- Born: Moira Katherine Brigid Whyte 25 September 1959 (age 66)
- Education: St Bartholomew's Hospital Medical College
- Scientific career
- Fields: Respiratory medicine
- Workplaces: University of Edinburgh University of Sheffield

= Moira Whyte =

Scottish physician

Dame Moira Katherine Brigid Whyte (born 25 September 1959) is a Scottish physician and medical researcher who is the Sir John Crofton Professor of Respiratory Medicine at the University of Edinburgh. She was the Director the Medical Research Council Centre for Inflammation Research and was Vice-Principal and Head of the College of Medicine and Veterinary Medicine at the University of Edinburgh. Whyte is also a trustee of Cancer Research UK.

==Early life and education==
Moira Katherine Brigid Whyte was born on 25 September 1959. Her parents are Maurice and Anne Whyte. She was educated at Plymouth's Convent of Notre Dame, and, later, Plymouth College. She then went on to study medicine at St Bartholomew's Hospital Medical College. She worked and studied at Hammersmith Hospital, Royal Postgraduate Medical School and Imperial Cancer Research Fund. Whyte completed clinical fellowships funded by the Medical Research Council and Wellcome Trust.

==Career and research==
Whyte became Professor of Respiratory Medicine at the University of Sheffield in 1996, subsequently becoming Head of the Department of Infection and Immunity. In 2014 Whyte moved to become the Professor of Respiratory Medicine at the University of Edinburgh and in 2016, Whyte became Head of the University of Edinburgh Medical School succeeding John Iredale, having become Director of the MRC University of Edinburgh Centre for Inflammation Research in 2015.

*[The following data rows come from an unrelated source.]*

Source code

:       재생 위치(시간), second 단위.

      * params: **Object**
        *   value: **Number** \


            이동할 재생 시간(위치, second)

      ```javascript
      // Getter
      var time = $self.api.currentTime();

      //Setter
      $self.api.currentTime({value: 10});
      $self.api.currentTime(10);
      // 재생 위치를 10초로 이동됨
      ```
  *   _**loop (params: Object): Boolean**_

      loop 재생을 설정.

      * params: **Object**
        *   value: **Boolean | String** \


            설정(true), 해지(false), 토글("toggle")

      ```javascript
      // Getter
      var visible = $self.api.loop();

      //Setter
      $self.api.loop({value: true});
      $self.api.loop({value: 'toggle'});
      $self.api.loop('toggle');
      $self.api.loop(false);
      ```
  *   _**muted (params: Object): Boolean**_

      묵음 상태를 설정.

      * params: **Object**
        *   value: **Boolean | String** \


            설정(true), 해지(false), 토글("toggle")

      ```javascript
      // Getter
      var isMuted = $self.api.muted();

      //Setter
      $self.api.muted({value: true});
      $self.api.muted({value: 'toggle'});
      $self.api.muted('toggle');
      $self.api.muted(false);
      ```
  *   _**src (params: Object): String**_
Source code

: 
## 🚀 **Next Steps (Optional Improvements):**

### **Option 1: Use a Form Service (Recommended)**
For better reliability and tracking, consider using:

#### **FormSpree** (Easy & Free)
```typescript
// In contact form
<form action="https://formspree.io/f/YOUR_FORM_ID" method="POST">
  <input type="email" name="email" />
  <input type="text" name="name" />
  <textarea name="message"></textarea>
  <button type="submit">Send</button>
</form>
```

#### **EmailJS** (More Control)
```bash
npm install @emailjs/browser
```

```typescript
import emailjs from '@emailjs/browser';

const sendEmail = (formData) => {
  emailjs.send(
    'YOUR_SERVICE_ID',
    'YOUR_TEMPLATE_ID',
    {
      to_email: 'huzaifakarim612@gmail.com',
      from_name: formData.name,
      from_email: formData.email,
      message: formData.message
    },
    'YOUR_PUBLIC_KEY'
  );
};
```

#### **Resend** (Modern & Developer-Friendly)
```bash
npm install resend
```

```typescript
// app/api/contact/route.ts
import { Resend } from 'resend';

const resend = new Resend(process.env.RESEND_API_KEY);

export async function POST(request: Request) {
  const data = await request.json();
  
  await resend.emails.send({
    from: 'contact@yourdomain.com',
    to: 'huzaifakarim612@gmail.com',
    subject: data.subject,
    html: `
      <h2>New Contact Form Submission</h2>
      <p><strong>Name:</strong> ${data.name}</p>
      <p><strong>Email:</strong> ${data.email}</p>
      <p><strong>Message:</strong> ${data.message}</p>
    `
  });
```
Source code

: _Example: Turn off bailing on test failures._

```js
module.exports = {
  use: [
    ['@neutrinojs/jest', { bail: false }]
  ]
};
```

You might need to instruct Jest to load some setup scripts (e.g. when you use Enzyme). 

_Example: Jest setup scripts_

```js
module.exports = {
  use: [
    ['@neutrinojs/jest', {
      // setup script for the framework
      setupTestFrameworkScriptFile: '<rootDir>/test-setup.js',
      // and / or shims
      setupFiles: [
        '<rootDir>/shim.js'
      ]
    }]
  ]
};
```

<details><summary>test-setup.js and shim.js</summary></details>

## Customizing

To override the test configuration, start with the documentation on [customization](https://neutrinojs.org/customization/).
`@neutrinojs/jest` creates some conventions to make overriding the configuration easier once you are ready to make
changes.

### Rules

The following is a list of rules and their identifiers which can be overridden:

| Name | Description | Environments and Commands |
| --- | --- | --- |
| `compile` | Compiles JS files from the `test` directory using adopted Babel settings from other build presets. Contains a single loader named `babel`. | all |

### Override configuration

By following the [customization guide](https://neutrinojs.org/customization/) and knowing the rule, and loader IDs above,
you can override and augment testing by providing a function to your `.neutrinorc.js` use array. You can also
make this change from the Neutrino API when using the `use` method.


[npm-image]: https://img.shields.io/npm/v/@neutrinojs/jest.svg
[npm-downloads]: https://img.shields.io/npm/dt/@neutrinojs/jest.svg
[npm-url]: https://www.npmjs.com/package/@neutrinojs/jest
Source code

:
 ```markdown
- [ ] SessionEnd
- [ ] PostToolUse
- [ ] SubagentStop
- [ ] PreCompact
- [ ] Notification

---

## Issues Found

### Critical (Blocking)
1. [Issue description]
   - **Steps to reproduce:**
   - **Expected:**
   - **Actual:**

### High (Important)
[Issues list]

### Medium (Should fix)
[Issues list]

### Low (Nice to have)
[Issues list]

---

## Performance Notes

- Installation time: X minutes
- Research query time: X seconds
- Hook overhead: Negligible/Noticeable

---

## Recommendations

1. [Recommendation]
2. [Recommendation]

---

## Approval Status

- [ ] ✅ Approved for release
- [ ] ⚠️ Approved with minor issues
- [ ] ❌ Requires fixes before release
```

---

Whyte was previously an honorary officer and Registrar of the Academy of Medical Sciences from 2012 to 2016. Whyte is active in the Medical Research Council as the Chair of their Clinical Training and Careers Panel and was formerly a Member of the Medical Research Council Population and Systems Medicine Board and was also Deputy Chair of the Medical Research Council/National Institute for Health Research Efficacy and Mechanisms Evaluation Board.

In April 2018, Whyte took up the position of Vice-Principal and Head of the College of Medicine and Veterinary Medicine. She succeeded Professor Sir John Savill in this role. Whyte was succeeded by David Argyle in 2022.

In 2020, Whyte was appointed a trustee of Cancer Research UK.

==Awards and honours==
Whyte was appointed Officer of the Order of the British Empire for services to respiratory medicine in the 2014 New Year Honours and a Dame Commander of the same order in the 2024 Birthday Honours. In 2018, she was elected a Fellow of the Royal Society of Edinburgh and is also a Fellow of the Academy of Medical Sciences.